Im Fall der Sekundärregelung fallen sowohl Kosten für die Bereitstellung von Regelleistung, als auch Kosten für die Lieferung von Regelenergie an. Diese Kosten werden teils durch das Systemdienstleistungsentgelt (SDL-Entgelt) abgedeckt, welches direkt den Erzeugern mit einer Anschlussleistung von mehr als 5 MW verrechnet wird, teils über das Ausgleichsenergiepreissystem den Bilanzgruppen in Rechnung gestellt.
Abgrenzung von Ausgleichsenergie und Regelreserve
Sowohl die Regelreserve, als auch die Ausgleichsenergie dienen physikalisch gesehen demselben Zweck, nämlich der Herstellung des Gleichgewichts zwischen Erzeugung und Verbrauch. Die Abweichung der Prognose in einer Bilanzgruppe, z.B. durch Ausfall, verursacht Ausgleichsenergie (§ 7 Z3 ElWOG 2010). Der Saldo der Ausgleichsenergie über alle Bilanzgruppen in der Regelzone ergibt den Regelreservebedarf, für welchen der Regelzonenführer zu sorgen hat. Die Summe der Ausgleichsenergie kann um ein Vielfaches höher sein als die Regelreserve, da sich in der saldierten Betrachtung die Bilanzgruppen mitunter selbst ausgleichen.

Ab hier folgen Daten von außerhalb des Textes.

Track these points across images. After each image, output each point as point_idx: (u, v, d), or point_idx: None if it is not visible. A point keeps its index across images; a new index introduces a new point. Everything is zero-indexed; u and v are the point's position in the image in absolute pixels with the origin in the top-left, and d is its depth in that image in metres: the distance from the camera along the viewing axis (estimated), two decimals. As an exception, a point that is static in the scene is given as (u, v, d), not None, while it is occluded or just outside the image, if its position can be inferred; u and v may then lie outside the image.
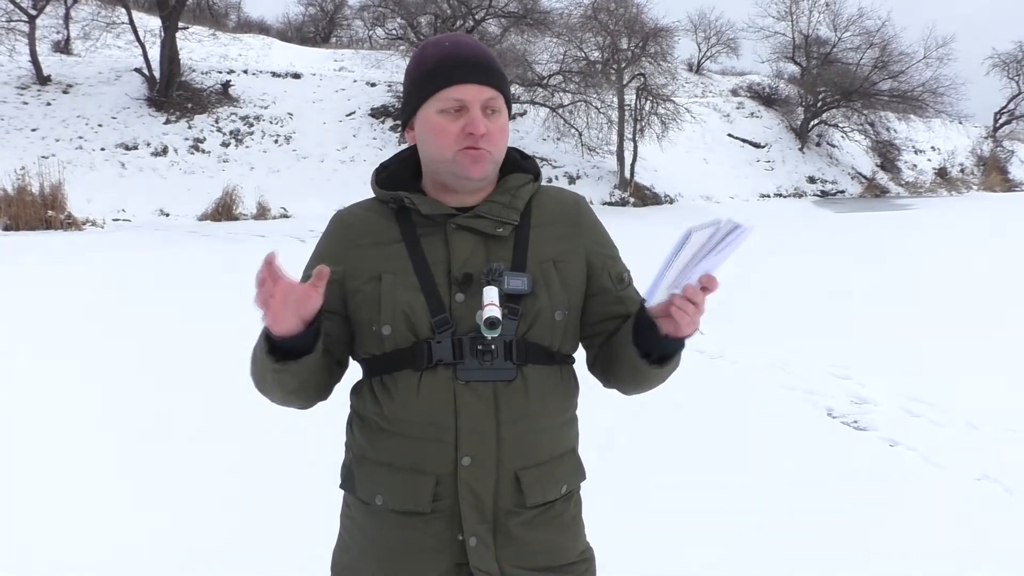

Demnach gilt vereinfacht dargestellt:
- Abweichung einer Prognose in der Regelzone ist Regelreserve
- Abweichung einer Prognose in der Bilanzgruppe ist Ausgleichsenergie
Auf Basis der erfassten Mengen und des Ausgleichsenergiepreises (der sich vor allem aus den Preis der aktivierten Regelenergie bestimmt), wird den einzelnen Bilanzgruppen die verbrauchte Ausgleichsenergie in Rechnung gestellt (AB Strom BKO). Die Art und Weise der Weiterverrechnung dieser Kosten an die Lieferanten bzw. an die Kunden bleibt den Marktteilnehmern überlassen.